Август прошел незаметно. Незаметно стали удлиняться ночи. Уже на постах стояли в шинелях, а в сентябре затрещали походные печки. Зачастили дожди, болотище расползалось. Пуды грязи на сапогах перетаскивали. Понаделали настилы от штаба в дивизионы, к батареям и орудиям, но их размывало. Ночные туманы сдавливали грудь — дыхание перехватывало.
Теперь, когда поблекли яркие летние краски, болото, на котором воевал полк, окончательно развезло, и все увидели его безобразие. Осень словно подчеркнула, что на этих безрадостных местах можно только воевать.
Почему-то Ларин не мог представить себе осени в Ленинграде. Он не мог и не хотел расставаться с Ленинградом летним, открытым солнцу. Таким он видел Ленинград в последний раз, таким он видел его, читая Ольгины письма. В этих письмах было много любви и мало быта, а это верное средство против разлуки.

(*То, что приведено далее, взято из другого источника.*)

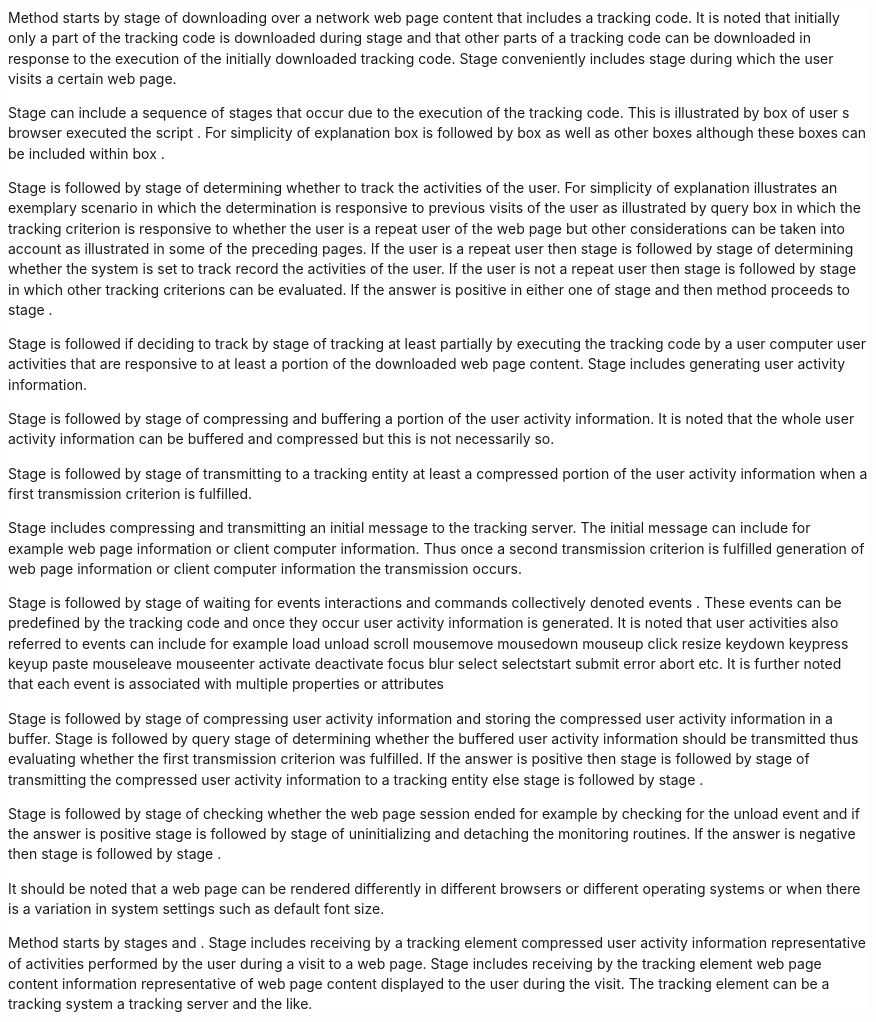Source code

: Method starts by stage of downloading over a network web page content that includes a tracking code. It is noted that initially only a part of the tracking code is downloaded during stage and that other parts of a tracking code can be downloaded in response to the execution of the initially downloaded tracking code. Stage conveniently includes stage during which the user visits a certain web page.

Stage can include a sequence of stages that occur due to the execution of the tracking code. This is illustrated by box of user s browser executed the script . For simplicity of explanation box is followed by box as well as other boxes although these boxes can be included within box .

Stage is followed by stage of determining whether to track the activities of the user. For simplicity of explanation illustrates an exemplary scenario in which the determination is responsive to previous visits of the user as illustrated by query box in which the tracking criterion is responsive to whether the user is a repeat user of the web page but other considerations can be taken into account as illustrated in some of the preceding pages. If the user is a repeat user then stage is followed by stage of determining whether the system is set to track record the activities of the user. If the user is not a repeat user then stage is followed by stage in which other tracking criterions can be evaluated. If the answer is positive in either one of stage and then method proceeds to stage .

Stage is followed if deciding to track by stage of tracking at least partially by executing the tracking code by a user computer user activities that are responsive to at least a portion of the downloaded web page content. Stage includes generating user activity information.

Stage is followed by stage of compressing and buffering a portion of the user activity information. It is noted that the whole user activity information can be buffered and compressed but this is not necessarily so.

Stage is followed by stage of transmitting to a tracking entity at least a compressed portion of the user activity information when a first transmission criterion is fulfilled.

Stage includes compressing and transmitting an initial message to the tracking server. The initial message can include for example web page information or client computer information. Thus once a second transmission criterion is fulfilled generation of web page information or client computer information the transmission occurs.

Stage is followed by stage of waiting for events interactions and commands collectively denoted events . These events can be predefined by the tracking code and once they occur user activity information is generated. It is noted that user activities also referred to events can include for example load unload scroll mousemove mousedown mouseup click resize keydown keypress keyup paste mouseleave mouseenter activate deactivate focus blur select selectstart submit error abort etc. It is further noted that each event is associated with multiple properties or attributes

Stage is followed by stage of compressing user activity information and storing the compressed user activity information in a buffer. Stage is followed by query stage of determining whether the buffered user activity information should be transmitted thus evaluating whether the first transmission criterion was fulfilled. If the answer is positive then stage is followed by stage of transmitting the compressed user activity information to a tracking entity else stage is followed by stage .

Stage is followed by stage of checking whether the web page session ended for example by checking for the unload event and if the answer is positive stage is followed by stage of uninitializing and detaching the monitoring routines. If the answer is negative then stage is followed by stage .

It should be noted that a web page can be rendered differently in different browsers or different operating systems or when there is a variation in system settings such as default font size.

Method starts by stages and . Stage includes receiving by a tracking element compressed user activity information representative of activities performed by the user during a visit to a web page. Stage includes receiving by the tracking element web page content information representative of web page content displayed to the user during the visit. The tracking element can be a tracking system a tracking server and the like.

Они писали друг другу часто. Ларин уже привык к девушке из полевой почты, которую в полку за гордую осанку прозвали Королевой. Высокая, прямая, с венцом массивных рыжеватых кос, и в самом деле похожих на корону, девушка приходила к Ларину и в землянку, и даже на наблюдательный пункт. Опасность не страшила ее, и во время сильного обстрела на ее красивом лице появлялось презрительное выражение.